There has been no agreement between the territorial model that has been put on the table Ander Gilformer president of the Senate for the Socialist party (PSOE) and the one they have defended, each one has its nuances and degrees, Carme Forcadellformer president of Parliament of Catalonia by Republican Left (ERC); Oskar Matutedeputy of EH Bildu either Ana Pontonnational spokesperson for Galician Nationalist Bloc (BNG). The debate took place at an event organized by the Public Space Foundation and Public at the Caixaforum headquarters in Madrid.
The models have collided, but no sparks have flown. Unlike the usual fight in parliamentary debates, the dialogue table – from which he was absent at the last minute Gerardo Pisarello (Comuns) for personal reasons – has given the four speakers the opportunity to confront each other in peace.
Virginia Perez Alonsodirector of Publichas opened the discussion by establishing a general framework. He has spoken of the difficulty of facing a constructive debate on the territorial model with the right front oppositionof the differences in social services in the different territories, of the impossibility of converting the Senate in a truly territorial Chamber or the expired financing model. She and the president of the Espacio Público Foundation, Ignacio Murohave agreed that the current territorial model “fails to cover the needs of the territories“.
And it is an extreme on which all the invited political figures have converged. Not so much, however, in the solutions. Ander Gil He began by saying that “the State of Autonomies has been worth it” and that it was not an easy task to create it. “A house was built with the inhabitants inside and that is very difficult.” In any case, the former president of the Senate makes a “positive evaluation” of the current model, although it recognizes that it needs some adjustments.

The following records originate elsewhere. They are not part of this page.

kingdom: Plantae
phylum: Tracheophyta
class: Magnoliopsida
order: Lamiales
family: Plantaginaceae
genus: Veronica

However, Gil considers that these adjustments must involve accentuating and improving the “co-governance“. No further. In addition, he stressed that a large-caliber change would have to be made “with the help of the People’s Party“. It is something that the rest of the speakers have not even remotely agreed with.
Ana Ponton He wanted to make it clear that this co-governance model has never been useful to Galicia. He has insisted that the Galician problems do not reach Madrid and that “the Spanish State has to recognize what its reality is: multicultural, plurilingual and plurinational“. Furthermore, he has emphasized that, first of all, “all political actors must recognize that there are nations [dentro del Estado] that they have the right to their sovereignty is accepted“. “The logical thing,” he said, “is that there is a recognition confederal” for a reality that is not “subordinated to a central power.”
In his turn, Oskar Matute has gone further. “We want a free and sovereign Basque confederal republic.” With it, the deputy continued abertzale“it will be easier to make transformative policies.” Their party – which they want to be understood as a “party-movement” – works to “generate the conditions in Euskal Herria for a new national transformation to take place” and aspire, first, to full sovereignty and then to independence. At this point, he has acknowledged that the difficulties are many – in light of the Catalan case – but he has decided that they are willing to follow the path. A path, he explained, that “cannot come from Congress, but has to come from the Basque people.”
Carme Forcadellwho began speaking in Catalan to show that the Spanish State has never valued the Catalan language, was very harsh in her intervention. “We have not been allowed to live with our Catalanness,” he stated. Afterwards, he recounted one by one the most decisive events in the relationship between Catalonia and Spain in recent years.
It began with the promise of a Statute “that respects the Parliament’s decision” – a desire that Forcadell considers buried first by the pact between Zapatero and Artur Mas and, later, by the cuts to the Constitutional Court – and it has ended with the victory of Salvador Illa in the last elections. He wanted to explain, thus, that the fit of Catalonia into Spain is not possible and he has pointed out the failure of the Statute as one of the sparks that ended up lighting the processes.
DANA and decentralization
In such dramatic moments as those the country is going through, with the DANA tragedy in full force, the speakers have discussed, in theoretical terms, what should have been andThe role of the State in this disaster. The one who has been clearest on this issue has been Matute. When asked whether the central government should have declared the state of alarm or have taken the reins of management in some other way, as parties have requested since United Left either Canuntil the PPthe deputy abertzale has positioned itself totally against it, since it would have been a symptom of recentralization. He also stressed that Mazón had and has the tools to maintain competencies and lead said management.
There has been a quorum, in any case, in which the problem is that both the system and the political leaders from the Valencian Country failed.
However, the debate State and sovereignties It has ended without an agreement, but with an exchange of ideas. Gil has defended winning in “co-governance” as a future objective, while the other three speakers will work to get more sovereignty. This is, there is no doubt about it, one of the structural discussions of the Spanish State. Ana Pontón has pointed out that the territorial question has been going through Spanish politics for some time. 200 years: “When a debate is so persistent it is because there is a reality behind it.”